Document text:
━━━━━━━━━━━━━━━━

The horrors of war touched me and my schoolmates when the bells of St. Michael’s Church began their doleful clanging, seemingly echoing their own grief for the soldiers and sailors who had been killed and now returned home for burial.

The first time I heard the bells, I was 5 years old, a first-grader in St. Michael’s School, located only a few feet away from the church. When the bells began their sorrowful clanging, Sister Leokadia told us to close our grammar books and nodded approval for the students to go to the windows that gave us an unobstructed view of the entrance to the church.

Our beloved teacher, a Franciscan in her early 60s, stood near me. I remember looking at this pious nun as she traced the contours of Christ’s image on the crucifix hanging from her neck and later whispered prayers on the large brown beads of the rosary that hung from the rope tied around her waist.

When two flag-draped coffins were removed from the black hearses and carried by uniformed soldiers up the steps of St. Michael’s Church, Sister Leokadia, choking back tears, recited the eight verses from the Book of Ecclesiastes (3: 1-8). Every child in my class knew from memory most of these verses: “For everything there is a season, and a time for every matter under heaven: a time to be born, and a time to die. …”

━━━━━━━━━━━━━━━━

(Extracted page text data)
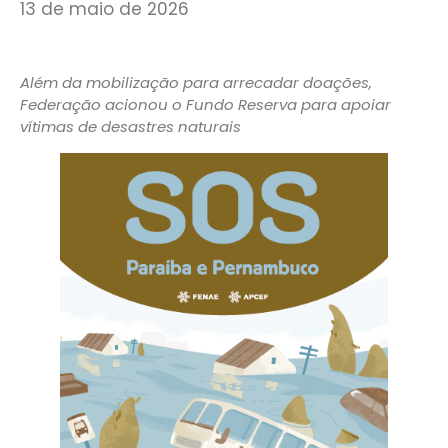
13 de maio de 2026
Além da mobilização para arrecadar doações,
Federação acionou o Fundo Reserva para apoiar
vítimas de desastres naturais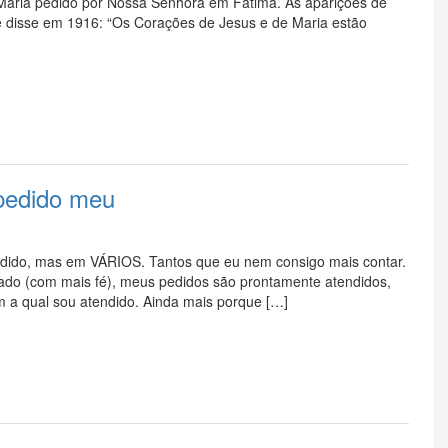
aria pedido por Nossa Senhora em Fátima. As aparições de
e disse em 1916: “Os Corações de Jesus e de Maria estão
pedido meu
ido, mas em VÁRIOS. Tantos que eu nem consigo mais contar.
irado (com mais fé), meus pedidos são prontamente atendidos,
m a qual sou atendido. Ainda mais porque […]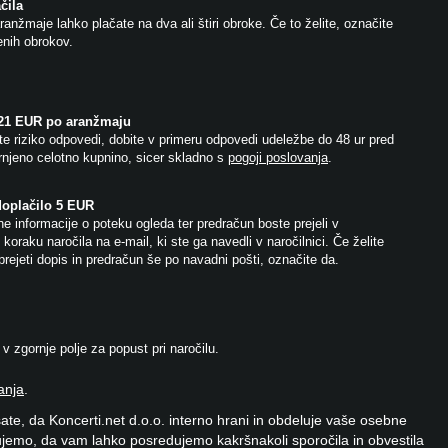
čila
anžmaje lahko plačate na dva ali štiri obroke. Če to želite, označite
jenih obrokov.
 21 EUR po aranžmaju
e riziko odpovedi, dobite v primeru odpovedi udeležbe do 48 ur pred
njeno celotno kupnino, sicer skladno s
pogoji poslovanja
.
doplačilo 5 EUR
e informacije o poteku ogleda ter predračun boste prejeli v
koraku naročila na e-mail, ki ste ga navedli v naročilnici. Če želite
prejeti dopis in predračun še po navadni pošti, označite da.
 zgornje polje za popust pri naročilu.
anja
.
ate, da Koncerti.net d.o.o. interno hrani in obdeluje vaše osebne
jemo, da vam lahko posredujemo kakršnakoli sporočila in obvestila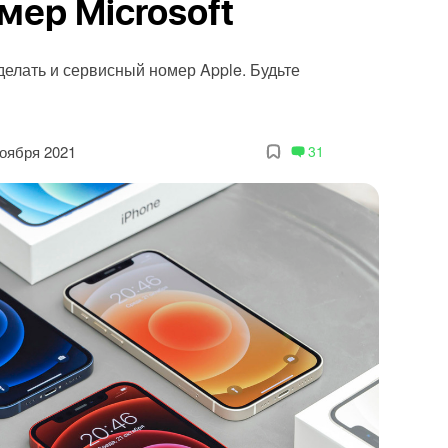
мер Microsoft
делать и сервисный номер Apple. Будьте
ноября 2021
31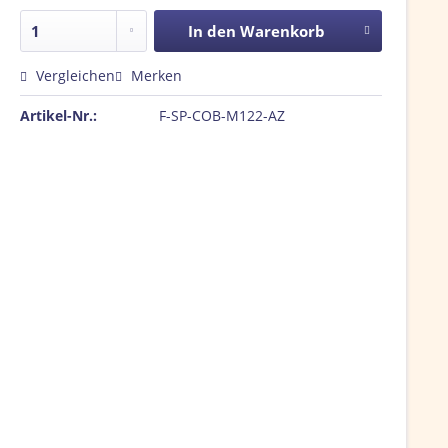
In den
Warenkorb
Vergleichen
Merken
Artikel-Nr.:
F-SP-COB-M122-AZ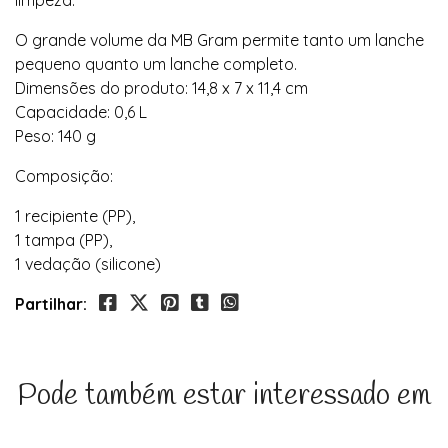
limpeza.
O grande volume da MB Gram permite tanto um lanche
pequeno quanto um lanche completo.
Dimensões do produto: 14,8 x 7 x 11,4 cm
Capacidade: 0,6 L
Peso: 140 g
Composição:
1 recipiente (PP),
1 tampa (PP),
1 vedação (silicone)
Partilhar:
Pode também estar interessado em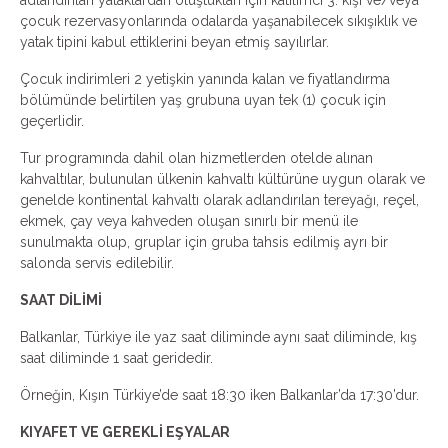
adlandırılan yataklardan oluştukları için katılımcı 3. kişi ve/veya
çocuk rezervasyonlarında odalarda yaşanabilecek sıkışıklık ve
yatak tipini kabul ettiklerini beyan etmiş sayılırlar.
Çocuk indirimleri 2 yetişkin yanında kalan ve fiyatlandırma
bölümünde belirtilen yaş grubuna uyan tek (1) çocuk için
geçerlidir.
Tur programında dahil olan hizmetlerden otelde alınan
kahvaltılar, bulunulan ülkenin kahvaltı kültürüne uygun olarak ve
genelde kontinental kahvaltı olarak adlandırılan tereyağı, reçel,
ekmek, çay veya kahveden oluşan sınırlı bir menü ile
sunulmakta olup, gruplar için gruba tahsis edilmiş ayrı bir
salonda servis edilebilir.
SAAT DİLİMİ
Balkanlar, Türkiye ile yaz saat diliminde aynı saat diliminde, kış
saat diliminde 1 saat geridedir.
Örneğin, Kışın Türkiye’de saat 18:30 iken Balkanlar’da 17:30’dur.
KIYAFET VE GEREKLİ EŞYALAR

━━━━━━━━━━━━━━━━

Task instructions:
Answer these questions from the account of St. Michael's bells:
(a) How old was the writer on first hearing the bells?
(b) What religious order did Sister Leokadia belong to?
(c) What did Sister Leokadia recite as the coffins were carried up the church steps?
These records have no connection to the account of St. Michael's bells.

Answer to this problem:
(a) 5 years old
(b) Franciscan
(c) The eight verses from the Book of Ecclesiastes (3: 1-8)